Published March 11, 2019

Even before Lauren Masiunas enrolled at Smith College, she was comfortable participating in discussions among higher ed faculty about the latest astronomy research. But her interactions on Capitol Hill next month will offer a new challenge.

Instead of presenting complex data about the formation of star clusters to an academic audience, Masiunas will need to make her research accessible to elected officials in the U.S. Congress, who fund the type of investigations she pursues.

Masiunas is one of 74 undergraduates who will discuss their research in Washington, D.C., on April 13 as part of “Posters on the Hill,” an event that spotlights the importance of investing in research.

“My project relates to the age and distances of stars to one another. A lot of the stars are younger versions of our sun,” said Masiunas, a junior student double majoring in astronomy and religion. “We are basically using examples around us to see how we got where we are.”

To perform her current research on the star cluster known as AFGL 490, which is 3,000 light years distant, Masiunas uses data from government-funded resources such as NASA’s space telescope and Kitt Peak National Observatory in Arizona.

Masiunas will attend the Council of Undergraduate Research (CUR) event with Tom Litwin, director of Smith’s Clark Science Center, and her advisor, Rob Gutermuth, a Five College research fellow in astronomy.

“The event is meant to draw the attention of Congressional lawmakers to the breadth and importance of research being done by undergraduates,” said Gutermuth. “Lauren’s wrapping up a project that an early graduate student might start, so to have an undergraduate perform successfully at that level is incredibly gratifying and great fun.”

Next month’s presentation follows a more in-depth version that Masiunas gave in January at the annual meeting of the American Astronomical Society.

The subject matter has long been an interest of hers. “I remember being a kid and watching Carl Sagan’s ‘Cosmos’ and loving it,” said Masiunas.

As a teenager, Masiunas spent many hours after school in the Astronomy Department at the University of Massachusetts, Amherst, waiting for a ride home to Miller’s Falls with her father, Andrew Masiunas, an electronic hardware design engineer, who was developing components of a telescope for the university.
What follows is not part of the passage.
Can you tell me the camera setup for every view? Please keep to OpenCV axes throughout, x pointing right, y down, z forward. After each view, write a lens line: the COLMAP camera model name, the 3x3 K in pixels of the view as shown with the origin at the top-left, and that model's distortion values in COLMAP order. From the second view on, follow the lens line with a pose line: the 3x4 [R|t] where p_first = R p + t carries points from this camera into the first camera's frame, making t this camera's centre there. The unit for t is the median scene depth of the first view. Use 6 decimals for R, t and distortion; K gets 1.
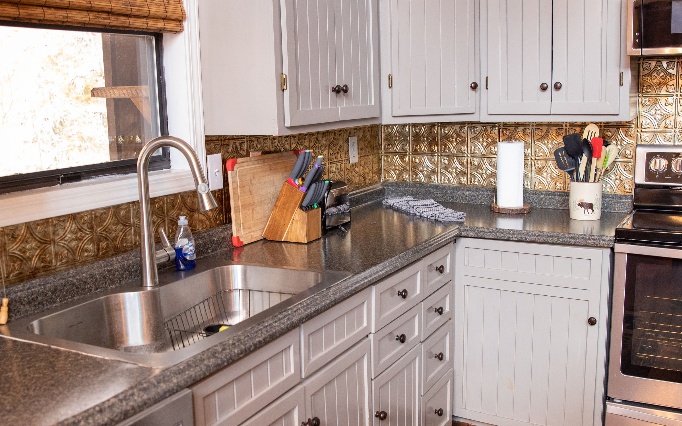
lens RADIAL K [[734.2, 0, 336.9], [0, 734.2, 208.3], [0, 0, 1]] dist [-0.051203, 0.000000]
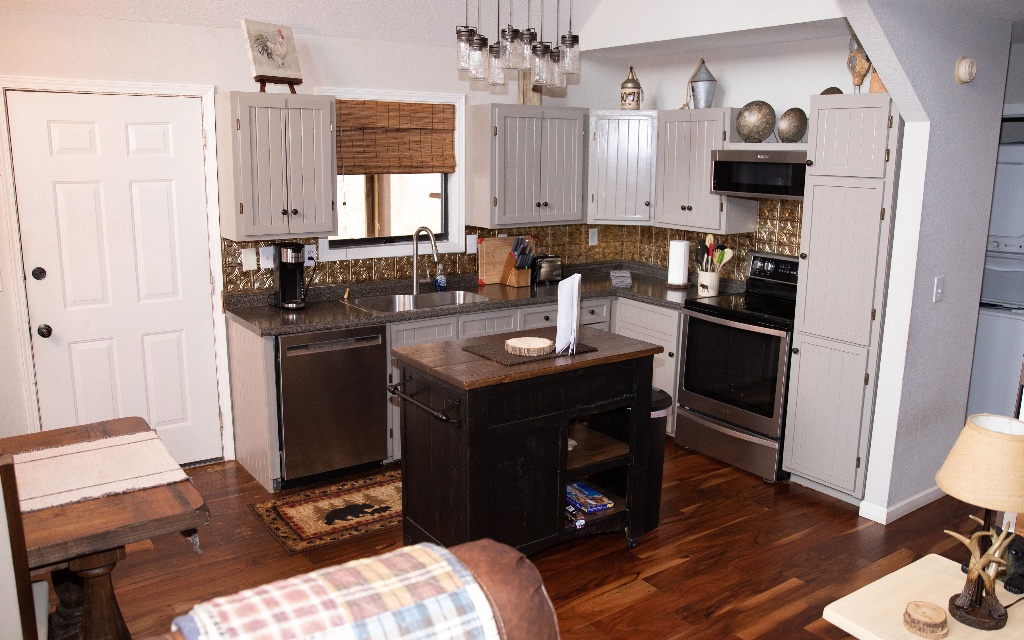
lens RADIAL K [[820.9, 0, 513.0], [0, 820.9, 315.0], [0, 0, 1]] dist [-0.061186, 0.017927]
pose [[0.891375, 0.125316, -0.435600, 0.748598], [-0.103656, 0.991912, 0.073247, -0.028792], [0.441256, -0.020139, 0.897155, -0.740251]]
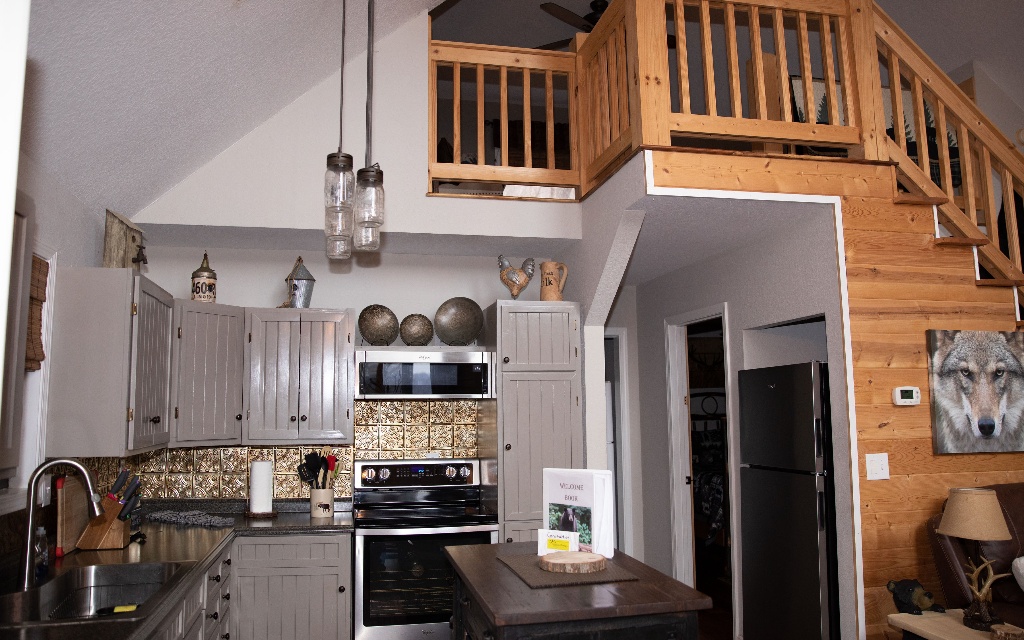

Toward the end of high school, Masiunas assumed an official role in the department as an intern. The experience gave her the opportunity to join morning faculty discussions about research.

The Department of Astronomy is a Five College department, so Masiunas still regularly visits the building that holds those memories. The walls are still adorned with posters that she designed during her internship. And the Web site that she developed for the department is largely unchanged.

“At the beginning, when I sat in faculty discussions, I felt as if I was listening to another language,” said Masiunas. Not anymore. Next month, she will translate the language of research to members of Congress.